The lecture notes address the conceptual necessity of two complex features: Residual Connections and the Feed-Forward Network.

### 1. Why Use Residual Connections? (Skip Connections)
The exact reason for using Residual Connections in the Transformer is **not clearly provided** in the original research paper. However, empirical evidence shows they are **critical** for performance.

**Speculated Reasons:**
*   **Stable Training:** In deep networks (like the stack of six Encoder blocks), residual connections help mitigate the **vanishing gradient problem** by providing an alternate path for the gradient to flow, ensuring parameter updates continue throughout the network.
*   **Feature Preservation:** They allow the network to send the **original, untransformed features** forward. This acts as a safeguard; if a transformation (MHA or FFNN) degrades the feature quality, the original, "good" features can still be utilized.

### 2. Why Use the Feed-Forward Network?
The FFNN, particularly its weight matrices ($W_1$ and $W_2$), constitutes **two-thirds of the Transformer's total parameters**.

**Main Reason (Generic Answer):**
*   **Introducing Non-Linearity:** Self-Attention involves mostly linear operations (dot products). The FFNN, especially through the **ReLU activation** in the first layer, introduces necessary **non-linearities** that allow the model to capture more complex patterns in the data.

**Alternative Theory (Active Research):**
*   Recent research suggests that the FFNN layers operate as **key-value memories**. These "memories" are believed to store textual patterns learned during the training process, indicating a more complex role than simply introducing non-linearity.

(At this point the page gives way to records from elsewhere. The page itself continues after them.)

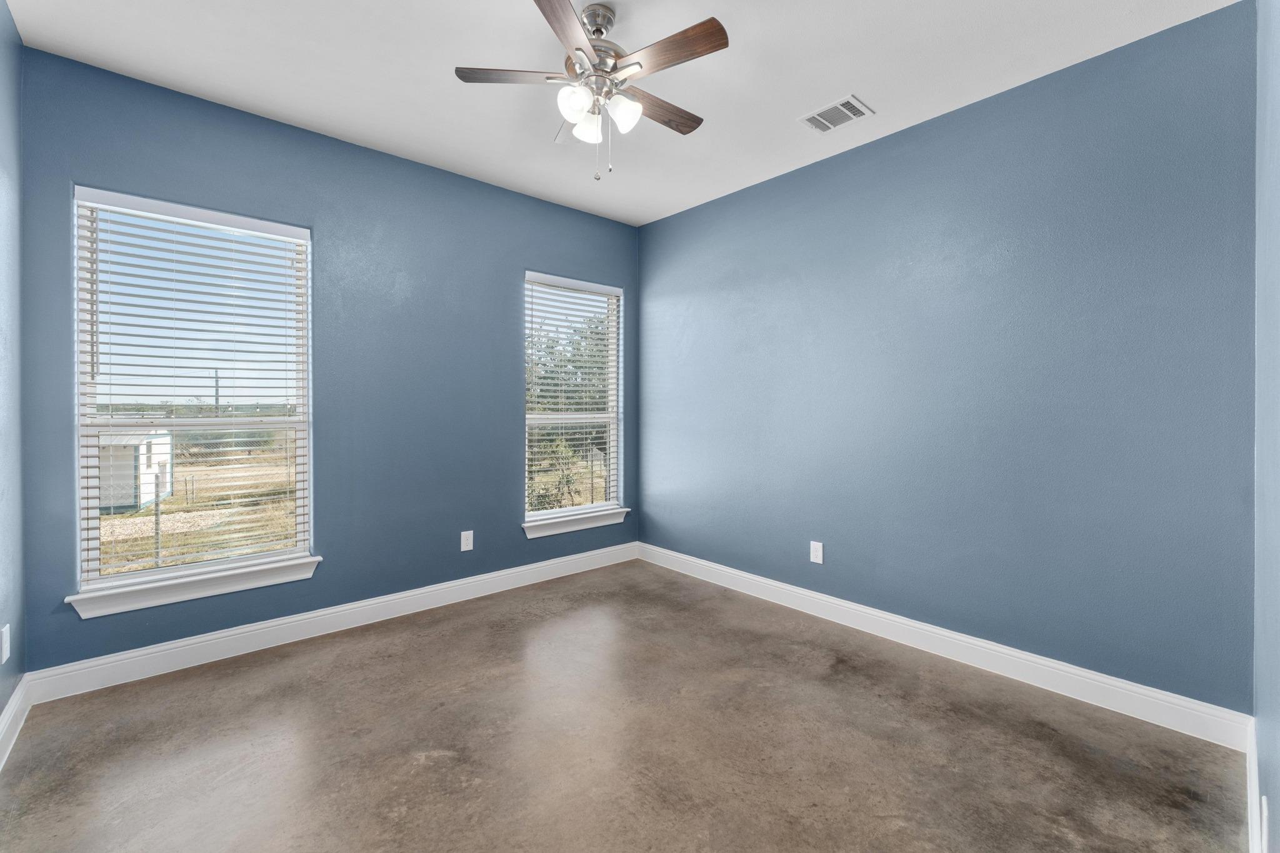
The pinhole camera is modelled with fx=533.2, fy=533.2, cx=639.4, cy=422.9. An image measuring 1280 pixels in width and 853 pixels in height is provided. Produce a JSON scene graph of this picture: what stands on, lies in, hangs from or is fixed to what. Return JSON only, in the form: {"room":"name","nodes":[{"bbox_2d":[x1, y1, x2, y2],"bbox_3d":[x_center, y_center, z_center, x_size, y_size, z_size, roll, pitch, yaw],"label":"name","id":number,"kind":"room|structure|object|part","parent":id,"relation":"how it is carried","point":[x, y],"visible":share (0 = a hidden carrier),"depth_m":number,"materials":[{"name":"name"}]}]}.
{"room":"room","nodes":[
{"label":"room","id":0,"kind":"room"},
{"bbox_2d":[0,0,26,745],"bbox_3d":[-1.510,-0.185,0.909,0.162,2.786,3.522,0,1,-42],"label":"left wall","id":1,"kind":"structure","parent":0,"point":[1,710],"depth_m":2.07,"materials":[{"name":"blue paint"}]},
{"bbox_2d":[0,623,10,663],"bbox_3d":[-2.320,0.806,1.951,0.009,0.122,0.075,0,1,-42],"label":"wall socket","id":2,"kind":"object","parent":1,"relation":"attached to","point":[4,655],"visible":0.97,"depth_m":1.93,"materials":[{"name":"white plastic"}]},
{"bbox_2d":[0,675,31,770],"bbox_3d":[-1.475,1.133,1.006,0.017,0.130,3.411,0,1,-42],"label":"baseboard","id":3,"kind":"structure","parent":1,"relation":"attached to","point":[1,762],"depth_m":2.02,"materials":[{"name":"white paint"}]},
{"bbox_2d":[14,45,640,673],"bbox_3d":[-1.331,-0.219,3.423,3.549,2.749,0.155,0,1,-42],"label":"back wall","id":4,"kind":"structure","parent":0,"point":[509,284],"depth_m":3.04,"materials":[{"name":"blue paint"}]},
{"bbox_2d":[68,185,315,599],"bbox_3d":[-2.192,-0.150,2.699,0.925,1.802,0.098,0,1,-42],"label":"window","id":5,"kind":"structure","parent":4,"relation":"in","point":[156,573],"depth_m":2.64,"materials":[{"name":"white"}]},
{"bbox_2d":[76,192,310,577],"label":"window blind","id":6,"kind":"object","parent":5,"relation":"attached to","point":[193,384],"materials":[{"name":"white plastic"}]},
{"bbox_2d":[64,553,323,618],"bbox_3d":[-2.139,0.789,2.640,0.979,0.100,0.119,0,1,-42],"label":"window sill","id":7,"kind":"structure","parent":4,"relation":"attached to","point":[241,578],"depth_m":2.56,"materials":[{"name":"white paint"}]},
{"bbox_2d":[22,541,639,702],"bbox_3d":[-1.270,1.099,3.377,3.402,0.129,0.016,0,1,-42],"label":"baseboard","id":8,"kind":"structure","parent":4,"relation":"attached to","point":[231,632],"depth_m":2.83,"materials":[{"name":"white paint"}]},
{"bbox_2d":[460,529,473,551],"bbox_3d":[-1.132,0.772,3.491,0.079,0.127,0.008,0,1,-42],"label":"wall socket","id":9,"kind":"object","parent":4,"relation":"attached to","point":[462,543],"visible":0.99,"depth_m":3.49,"materials":[{"name":"white plastic"}]},
{"bbox_2d":[523,271,623,521],"bbox_3d":[-0.540,-0.195,4.141,0.905,1.791,0.091,0,1,-42],"label":"window","id":10,"kind":"structure","parent":4,"relation":"in","point":[549,419],"depth_m":4.19,"materials":[{"name":"white"}]},
{"bbox_2d":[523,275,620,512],"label":"window blind","id":11,"kind":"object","parent":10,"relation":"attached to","point":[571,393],"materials":[{"name":"white plastic"}]},
{"bbox_2d":[521,506,628,538],"bbox_3d":[-0.485,0.751,4.058,0.955,0.099,0.119,0,1,-42],"label":"window sill","id":12,"kind":"structure","parent":4,"relation":"attached to","point":[557,525],"depth_m":4.00,"materials":[{"name":"white paint"}]},
{"bbox_2d":[3,0,1234,225],"bbox_3d":[-0.136,-1.614,1.978,3.617,0.118,3.943,0,1,-42],"label":"ceiling","id":13,"kind":"structure","parent":0,"point":[832,83],"depth_m":2.34,"materials":[{"name":"white paint"}]},
{"bbox_2d":[453,0,729,180],"bbox_3d":[-0.144,-1.259,2.081,1.019,0.641,1.025,0,1,-42],"label":"ceiling fan","id":14,"kind":"object","parent":13,"relation":"hanging from","point":[712,33],"visible":0.98,"depth_m":2.00,"materials":[{"name":"silver metal"}]},
{"bbox_3d":[-0.452,-1.279,1.988,0.348,0.033,0.298,0,1,-42],"label":"blade","id":15,"kind":"part","parent":14,"relation":"part of","materials":[{"name":"brown wood"}]},
{"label":"blade","id":16,"kind":"part","parent":14,"relation":"part of","materials":[{"name":"brown wood"}]},
{"bbox_3d":[-0.239,-1.256,1.701,0.195,0.033,0.462,0,1,12],"label":"blade","id":17,"kind":"part","parent":14,"relation":"part of","materials":[{"name":"brown wood"}]},
{"bbox_3d":[-0.234,-1.153,1.936,0.113,0.112,0.111,0,1,-42],"label":"shade","id":18,"kind":"part","parent":14,"relation":"part of","materials":[{"name":"white glass"}]},
{"bbox_3d":[-0.205,-1.158,2.095,0.103,0.104,0.102,0,1,-42],"label":"shade","id":19,"kind":"part","parent":14,"relation":"part of","materials":[{"name":"white glass"}]},
{"bbox_3d":[-0.166,-1.402,2.070,0.267,0.296,0.277,0,1,-42],"label":"motor housing","id":20,"kind":"part","parent":14,"relation":"part of","materials":[{"name":"silver metal"}]},
{"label":"downrod","id":21,"kind":"part","parent":14,"relation":"part of","materials":[{"name":"silver metal"}]},
{"bbox_3d":[-0.064,-1.156,2.004,0.111,0.112,0.110,0,1,-42],"label":"shade","id":22,"kind":"part","parent":14,"relation":"part of","materials":[{"name":"white glass"}]},
{"bbox_3d":[0.064,-1.269,2.183,0.449,0.033,0.165,0,1,-42],"label":"blade","id":23,"kind":"part","parent":14,"relation":"part of","materials":[{"name":"brown wood"}]},
{"bbox_3d":[0.100,-1.269,1.855,0.171,0.033,0.438,0,1,-42],"label":"blade","id":24,"kind":"part","parent":14,"relation":"part of","materials":[{"name":"brown wood"}]},
{"bbox_2d":[798,94,874,133],"bbox_3d":[0.999,-1.564,2.720,0.220,0.013,0.312,0,1,-42],"label":"air vent","id":25,"kind":"object","parent":13,"relation":"attached to","point":[842,103],"visible":0.99,"depth_m":2.71,"materials":[{"name":"white metal"}]},
{"bbox_2d":[0,560,1249,852],"bbox_3d":[-0.091,1.249,2.031,3.647,0.119,3.738,0,1,-42],"label":"floor","id":26,"kind":"structure","parent":0,"point":[1035,744],"depth_m":1.95,"materials":[{"name":"concrete"}]},
{"bbox_2d":[638,2,1258,714],"bbox_3d":[1.183,-0.199,3.212,0.162,2.749,3.577,0,1,-42],"label":"right wall","id":27,"kind":"structure","parent":0,"point":[665,225],"depth_m":2.51,"materials":[{"name":"blue paint"}]},
{"bbox_2d":[809,540,823,564],"bbox_3d":[1.072,0.784,3.236,0.008,0.127,0.080,0,1,-42],"label":"wall socket","id":28,"kind":"object","parent":27,"relation":"attached to","point":[815,558],"visible":0.99,"depth_m":3.23,"materials":[{"name":"white plastic"}]},
{"bbox_2d":[637,542,1251,750],"bbox_3d":[1.105,1.109,3.188,0.016,0.130,3.360,0,1,-42],"label":"baseboard","id":29,"kind":"structure","parent":27,"relation":"attached to","point":[945,632],"depth_m":2.52,"materials":[{"name":"white paint"}]},
{"bbox_2d":[1253,0,1279,852],"bbox_3d":[1.171,-0.156,0.860,3.202,2.769,0.167,0,1,-42],"label":"near right wall","id":30,"kind":"structure","parent":0,"point":[1273,712],"depth_m":1.50,"materials":[{"name":"blue paint"}]},
{"bbox_2d":[1245,714,1262,852],"bbox_3d":[1.221,1.137,1.040,2.808,0.131,0.017,0,1,-42],"label":"baseboard","id":31,"kind":"structure","parent":30,"relation":"attached to","point":[1253,832],"depth_m":1.58,"materials":[{"name":"white paint"}]},
{"bbox_2d":[1260,796,1270,852],"bbox_3d":[1.517,0.991,1.297,0.080,0.127,0.009,0,1,-42],"label":"wall socket","id":32,"kind":"object","parent":30,"relation":"attached to","point":[1263,799],"visible":0.98,"depth_m":1.28,"materials":[{"name":"white plastic"}]},
{"label":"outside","id":33,"kind":"structure","parent":0,"visible":0},
{"bbox_2d":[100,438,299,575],"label":"ground","id":34,"kind":"structure","parent":33,"point":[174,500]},
{"label":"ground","id":35,"kind":"structure","parent":33,"visible":0},
{"bbox_2d":[96,428,173,512],"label":"shed","id":36,"kind":"structure","parent":35,"relation":"on","point":[151,495],"materials":[{"name":"white"}]},
{"bbox_2d":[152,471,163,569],"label":"fence post","id":37,"kind":"object","parent":35,"relation":"on","point":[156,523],"visible":0.64,"depth_m":7.40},
{"bbox_2d":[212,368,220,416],"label":"utility pole","id":38,"kind":"object","parent":35,"relation":"on","point":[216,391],"visible":0.38,"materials":[{"name":"brown wood"}]},
{"bbox_2d":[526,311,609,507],"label":"tree","id":39,"kind":"object","parent":35,"relation":"on","point":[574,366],"visible":0.31,"materials":[{"name":"green plant"}]}
]}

### 3. Why Stack Multiple Encoder Blocks?
*   **High Representation Power:** Human language is inherently complex. To achieve a satisfactory understanding of language, the model requires very high **representation power**.
*   **Depth is Key:** In Deep Learning, stacking multiple layers (going "deep") increases the model's ability to extract hidden patterns and create a deeper representation of the data.
*   **Empirical Best Result:** The creators chose six blocks because this number yielded the **best empirical results** in their experiments, although this number is configurable depending on the specific application.

***
*Note:* The parameters (weights and biases) of the Multi-Head Attention and the Feed-Forward Network are **unique** for each of the six Encoder blocks. Although the architecture is copied (identical blocks), the learned parameters themselves are different for every block in the stack.